Exercise. Output all of the lines below exactly, and leave out each image.
┌──
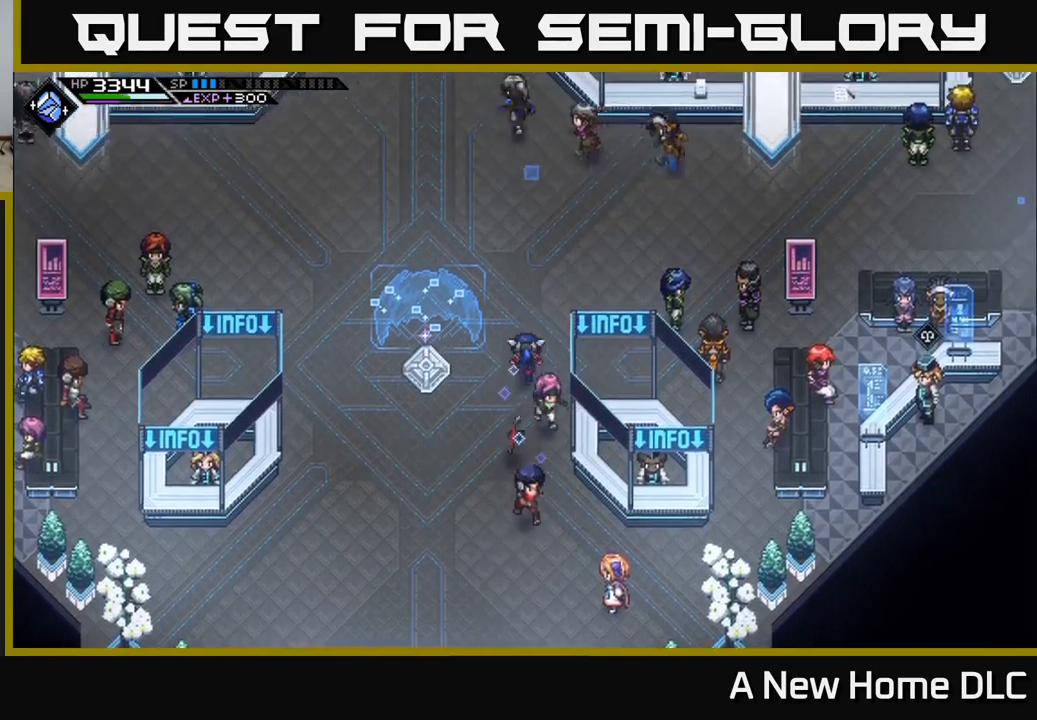
{"buttons": [], "left_stick": "up-right", "right_stick": "center", "events": [[500, "left_stick", "up-right"]]}
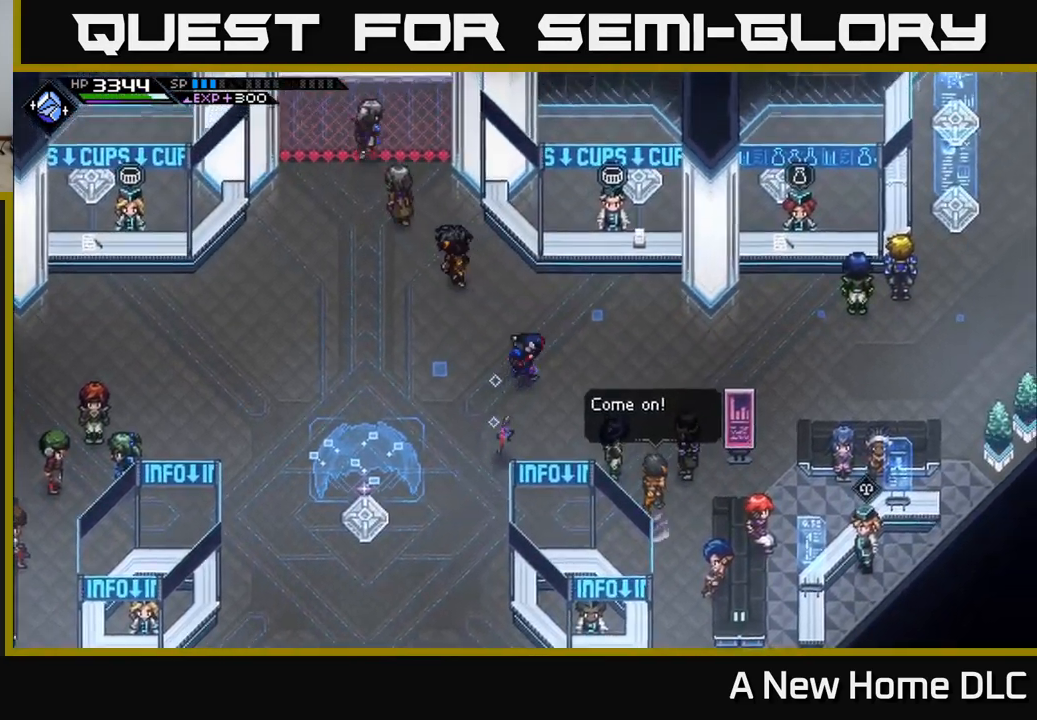
{"buttons": [], "left_stick": "center", "right_stick": "center", "events": [[367, "left_stick", "center"]]}
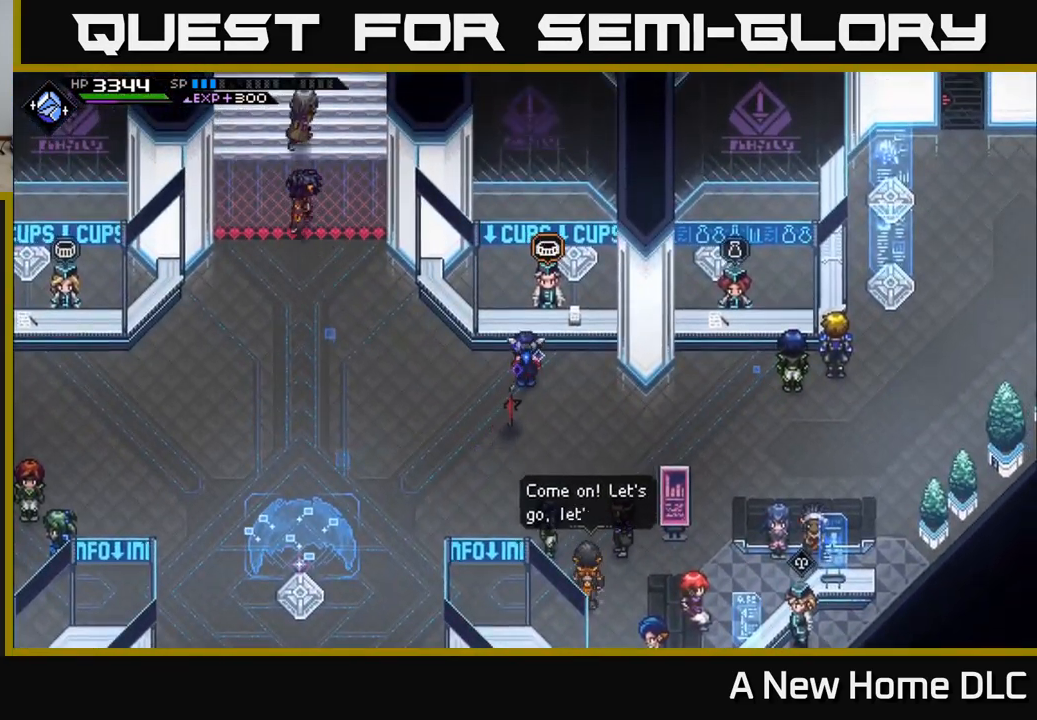
{"buttons": ["A"], "left_stick": "center", "right_stick": "center", "events": [[150, "left_stick", "right"], [267, "left_stick", "up"], [367, "left_stick", "center"], [500, "A", "down"]]}
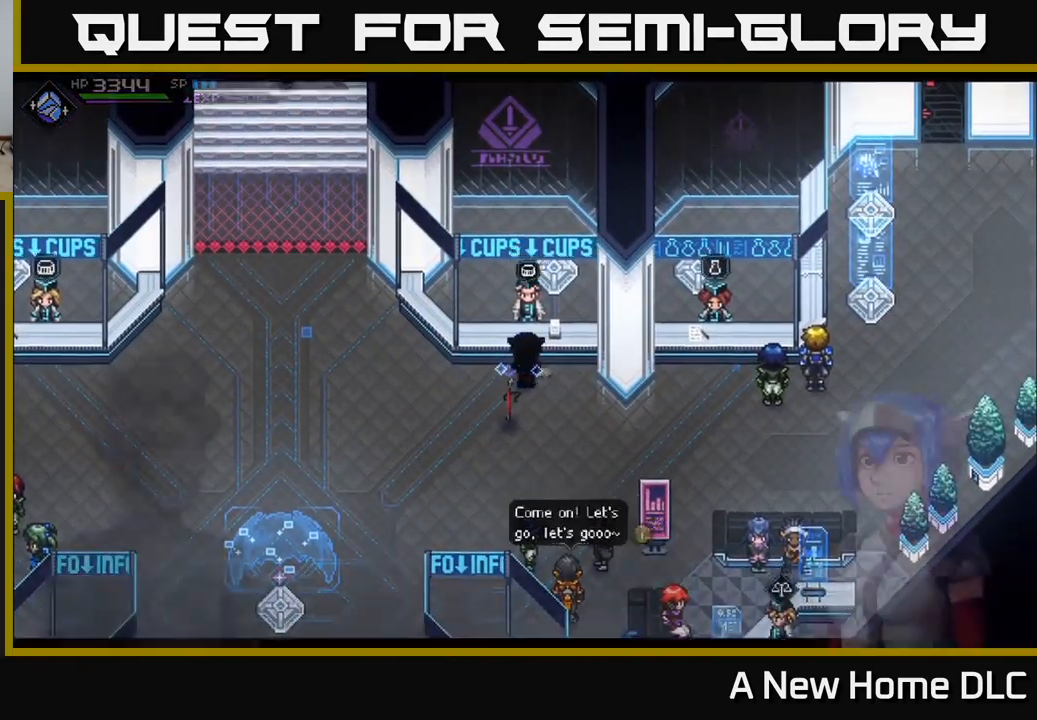
{"buttons": [], "left_stick": "center", "right_stick": "center", "events": [[100, "A", "up"]]}
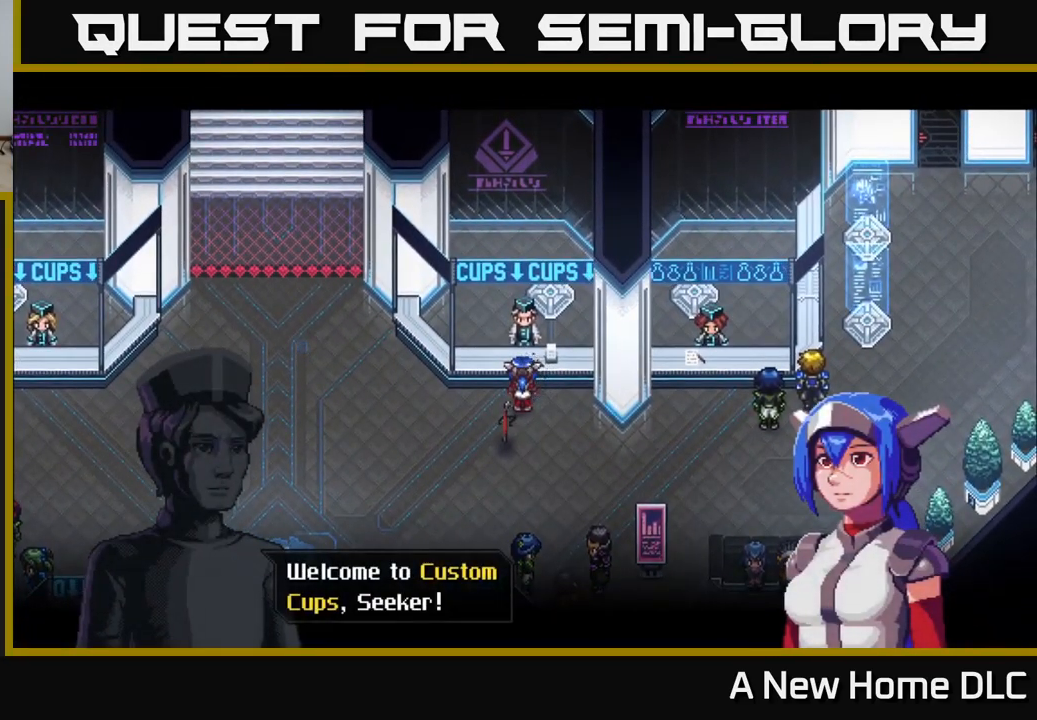
{"buttons": ["A"], "left_stick": "center", "right_stick": "center", "events": [[500, "A", "down"]]}
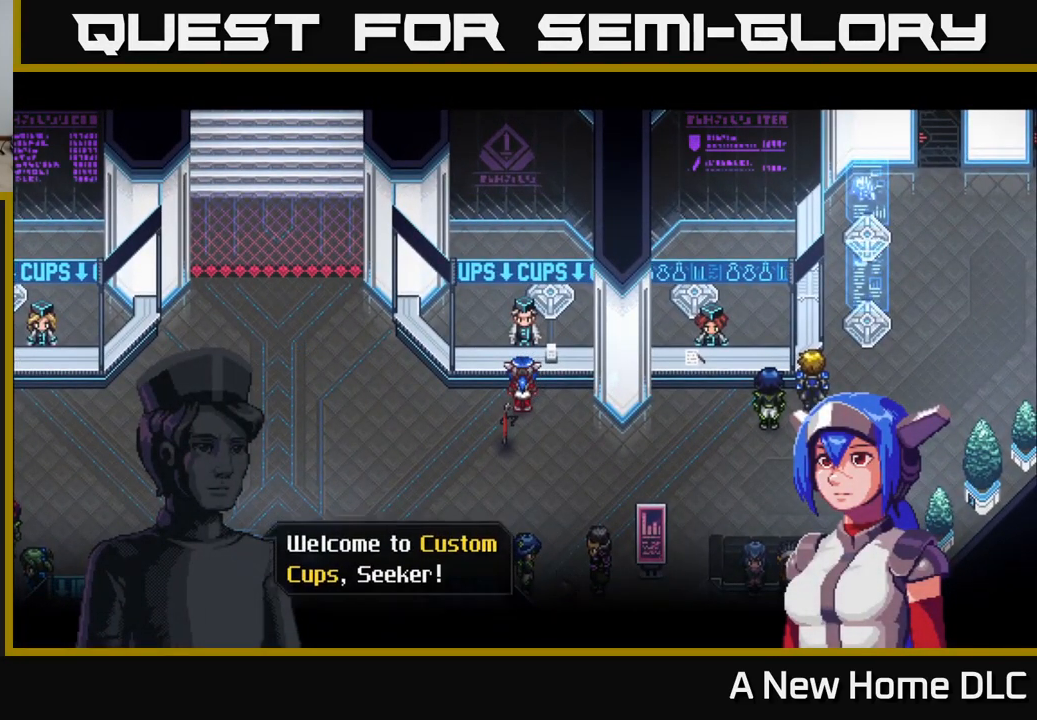
{"buttons": [], "left_stick": "center", "right_stick": "center", "events": [[67, "A", "up"]]}
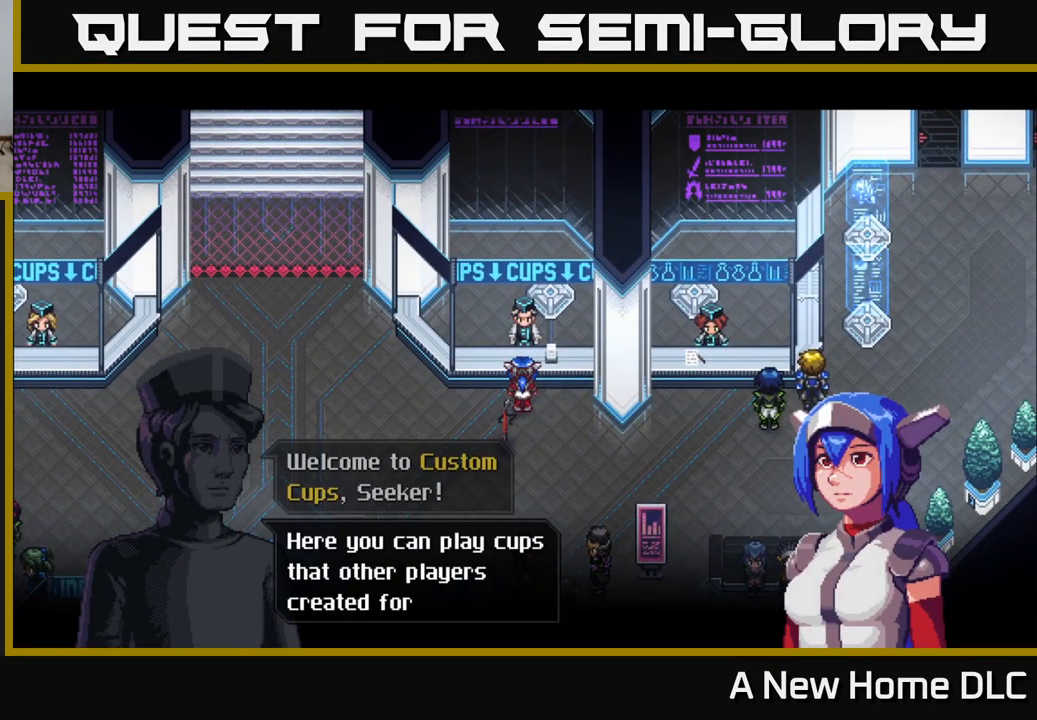
{"buttons": ["A"], "left_stick": "center", "right_stick": "center", "events": [[484, "A", "down"]]}
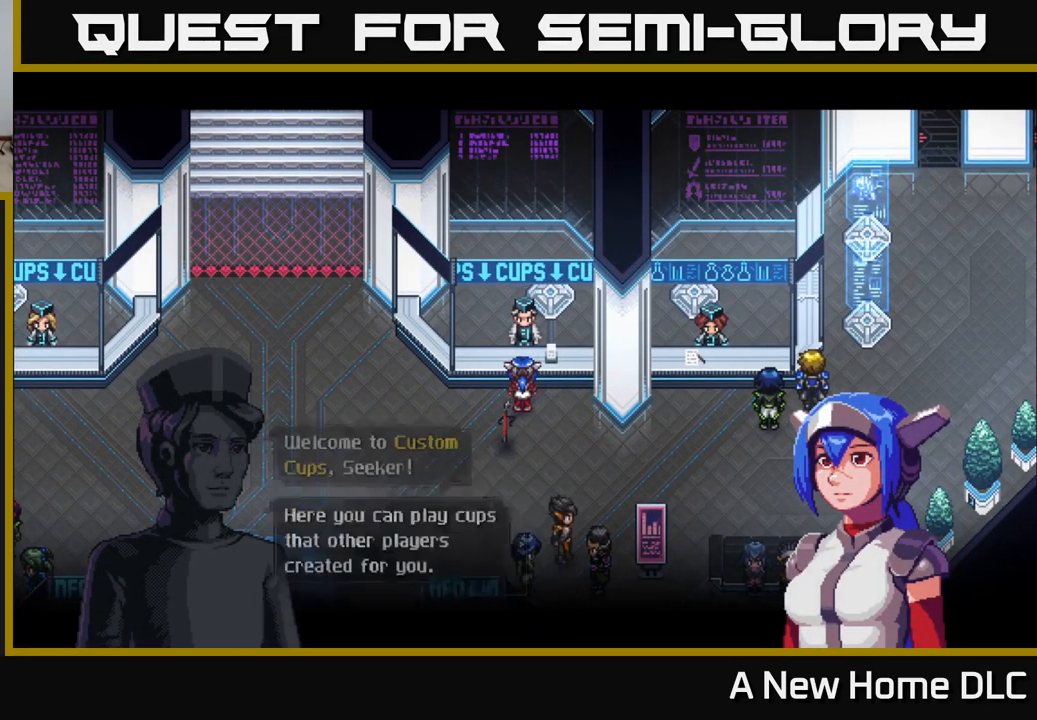
{"buttons": [], "left_stick": "center", "right_stick": "center", "events": [[50, "A", "up"]]}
└──
Expected answer.
{"buttons": [], "left_stick": "up-right", "right_stick": "center", "events": [[500, "left_stick", "up-right"]]}
{"buttons": [], "left_stick": "center", "right_stick": "center", "events": [[367, "left_stick", "center"]]}
{"buttons": ["A"], "left_stick": "center", "right_stick": "center", "events": [[150, "left_stick", "right"], [267, "left_stick", "up"], [367, "left_stick", "center"], [500, "A", "down"]]}
{"buttons": [], "left_stick": "center", "right_stick": "center", "events": [[100, "A", "up"]]}
{"buttons": ["A"], "left_stick": "center", "right_stick": "center", "events": [[500, "A", "down"]]}
{"buttons": [], "left_stick": "center", "right_stick": "center", "events": [[67, "A", "up"]]}
{"buttons": ["A"], "left_stick": "center", "right_stick": "center", "events": [[484, "A", "down"]]}
{"buttons": [], "left_stick": "center", "right_stick": "center", "events": [[50, "A", "up"]]}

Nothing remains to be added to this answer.